• [WORK TO BE COMPLETED]:
Copy, from the entries below, each line in which the string "Left" appears.

• [Human pose keypoint data]:
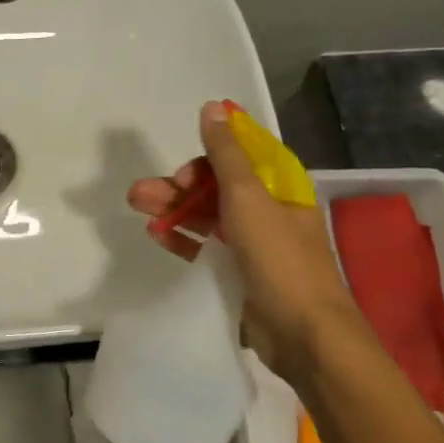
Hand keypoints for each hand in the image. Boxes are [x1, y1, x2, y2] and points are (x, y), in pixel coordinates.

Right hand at [127, 100, 357, 376]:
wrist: (305, 336)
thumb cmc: (280, 259)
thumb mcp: (248, 198)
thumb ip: (226, 154)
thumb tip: (213, 106)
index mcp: (279, 187)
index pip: (239, 156)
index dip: (207, 156)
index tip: (182, 169)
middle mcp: (269, 210)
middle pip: (217, 186)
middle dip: (178, 186)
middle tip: (140, 194)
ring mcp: (256, 243)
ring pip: (208, 215)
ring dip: (174, 209)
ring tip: (138, 209)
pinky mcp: (241, 273)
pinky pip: (207, 246)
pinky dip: (183, 238)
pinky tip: (158, 236)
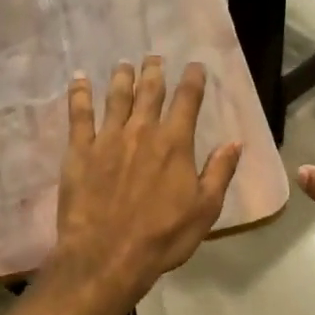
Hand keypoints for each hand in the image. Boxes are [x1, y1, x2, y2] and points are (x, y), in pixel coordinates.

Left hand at [49, 59, 241, 302]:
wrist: (108, 256)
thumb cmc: (163, 236)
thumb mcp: (205, 209)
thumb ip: (219, 172)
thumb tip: (235, 142)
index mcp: (175, 143)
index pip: (188, 100)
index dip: (193, 80)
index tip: (195, 66)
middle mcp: (142, 131)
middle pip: (150, 92)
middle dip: (154, 71)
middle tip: (154, 57)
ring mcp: (107, 139)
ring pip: (116, 97)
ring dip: (122, 77)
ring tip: (124, 64)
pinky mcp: (79, 152)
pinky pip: (79, 115)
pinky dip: (80, 94)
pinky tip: (79, 79)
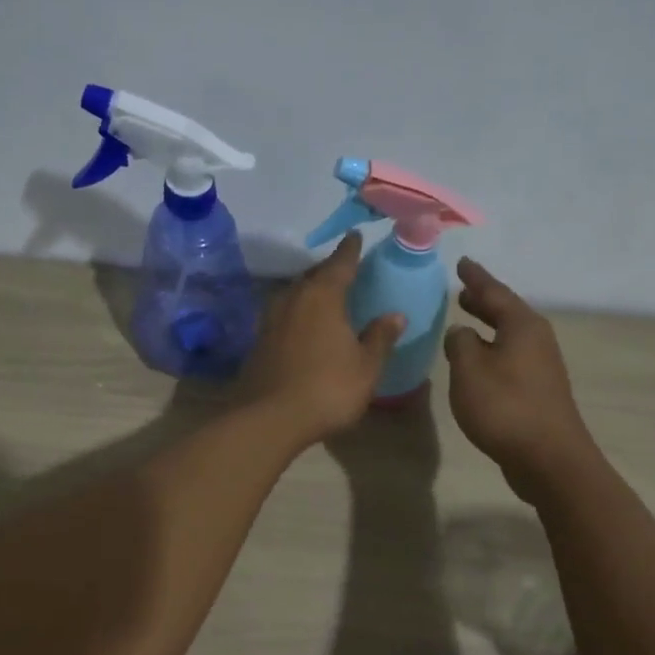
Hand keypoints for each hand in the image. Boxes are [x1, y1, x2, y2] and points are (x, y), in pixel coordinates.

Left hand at [240, 233, 403, 446]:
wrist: (269, 418)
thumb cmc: (327, 388)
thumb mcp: (366, 366)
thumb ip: (380, 337)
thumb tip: (395, 315)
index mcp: (323, 296)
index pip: (340, 263)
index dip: (350, 250)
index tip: (356, 236)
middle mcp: (293, 298)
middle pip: (313, 275)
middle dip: (329, 271)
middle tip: (344, 270)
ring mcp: (270, 319)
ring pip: (294, 294)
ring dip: (309, 292)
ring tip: (324, 297)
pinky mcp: (258, 340)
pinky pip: (283, 315)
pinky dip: (296, 313)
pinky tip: (303, 325)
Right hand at [445, 258, 596, 502]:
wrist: (548, 457)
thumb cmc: (505, 407)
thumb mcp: (469, 370)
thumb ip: (460, 344)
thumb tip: (461, 333)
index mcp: (521, 325)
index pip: (494, 291)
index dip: (475, 278)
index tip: (462, 263)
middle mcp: (536, 339)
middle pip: (506, 311)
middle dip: (483, 301)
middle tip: (462, 291)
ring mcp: (541, 365)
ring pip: (509, 335)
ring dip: (488, 326)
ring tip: (466, 320)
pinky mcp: (539, 390)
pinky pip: (510, 356)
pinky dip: (492, 349)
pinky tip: (479, 361)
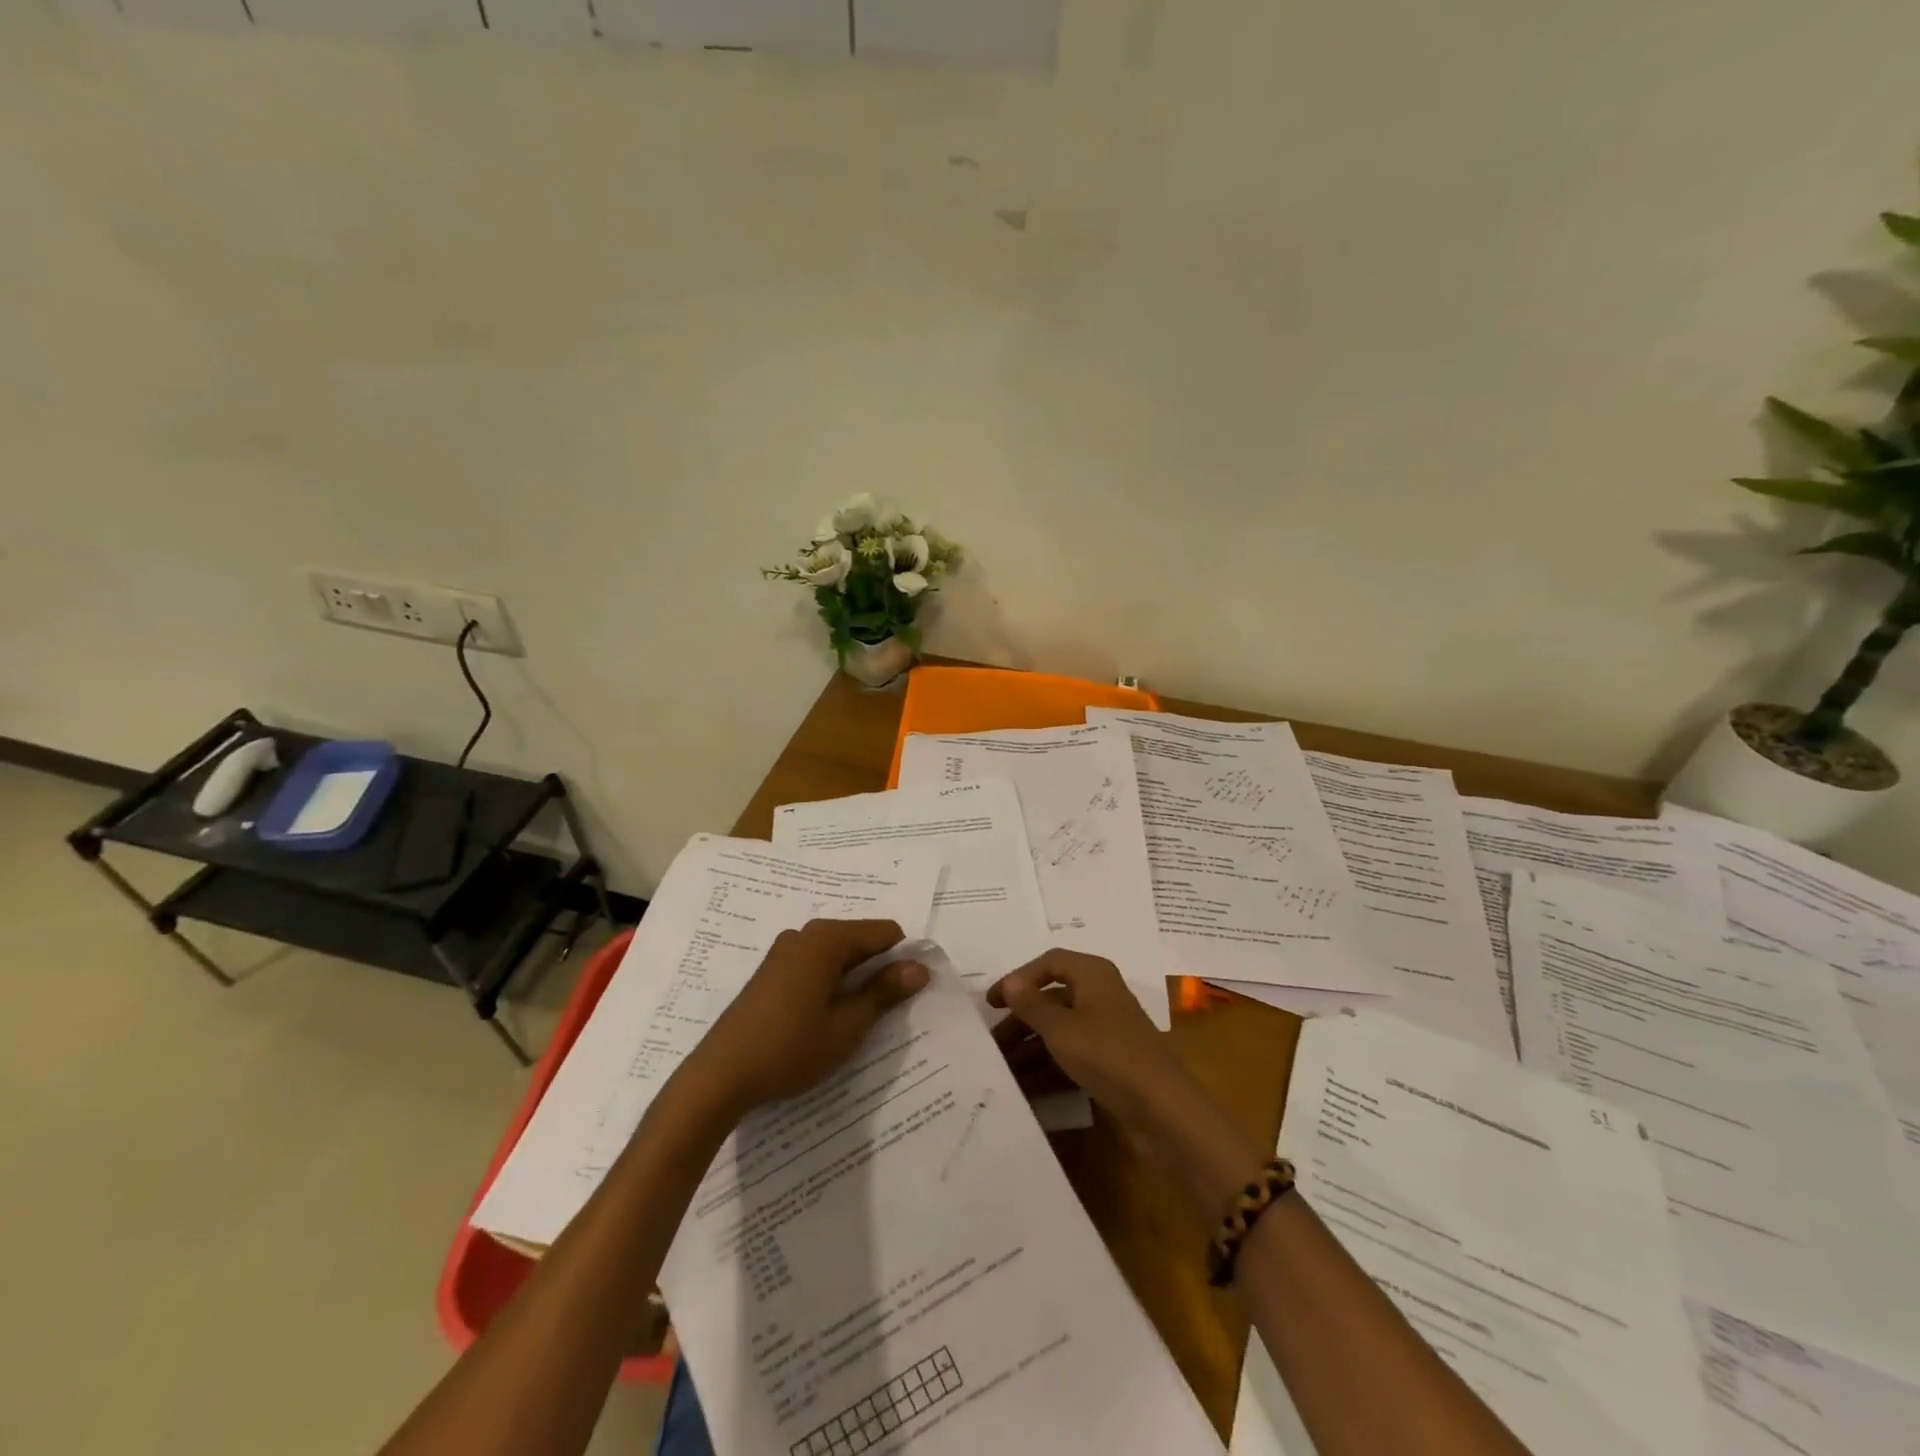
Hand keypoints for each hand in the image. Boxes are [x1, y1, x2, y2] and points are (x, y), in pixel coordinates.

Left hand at [679, 919, 928, 1119]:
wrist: (719, 1076)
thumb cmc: (790, 1048)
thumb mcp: (847, 1025)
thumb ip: (885, 992)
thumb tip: (919, 967)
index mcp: (827, 939)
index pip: (885, 932)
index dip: (902, 960)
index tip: (905, 996)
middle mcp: (806, 934)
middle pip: (860, 940)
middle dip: (877, 970)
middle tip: (882, 1014)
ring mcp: (784, 951)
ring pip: (837, 955)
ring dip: (853, 980)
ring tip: (853, 1021)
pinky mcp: (771, 971)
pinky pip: (815, 965)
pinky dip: (829, 984)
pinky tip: (823, 1019)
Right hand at [988, 949, 1191, 1129]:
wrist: (1162, 1108)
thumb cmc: (1107, 1054)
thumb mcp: (1061, 1028)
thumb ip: (1032, 1004)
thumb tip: (1010, 981)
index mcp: (1093, 974)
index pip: (1049, 962)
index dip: (1019, 978)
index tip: (992, 1003)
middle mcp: (1100, 995)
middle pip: (1053, 998)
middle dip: (1021, 1020)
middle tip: (992, 1043)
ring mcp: (1107, 1029)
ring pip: (1061, 1029)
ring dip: (1031, 1047)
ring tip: (1002, 1069)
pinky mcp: (1111, 1060)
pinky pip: (1072, 1054)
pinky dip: (1050, 1066)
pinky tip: (1026, 1086)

• [SOLUTION]:
Left hand at [49, 59, 241, 302]:
Left hand at [240, 233, 403, 446]:
Left hand at [679, 919, 928, 1119]:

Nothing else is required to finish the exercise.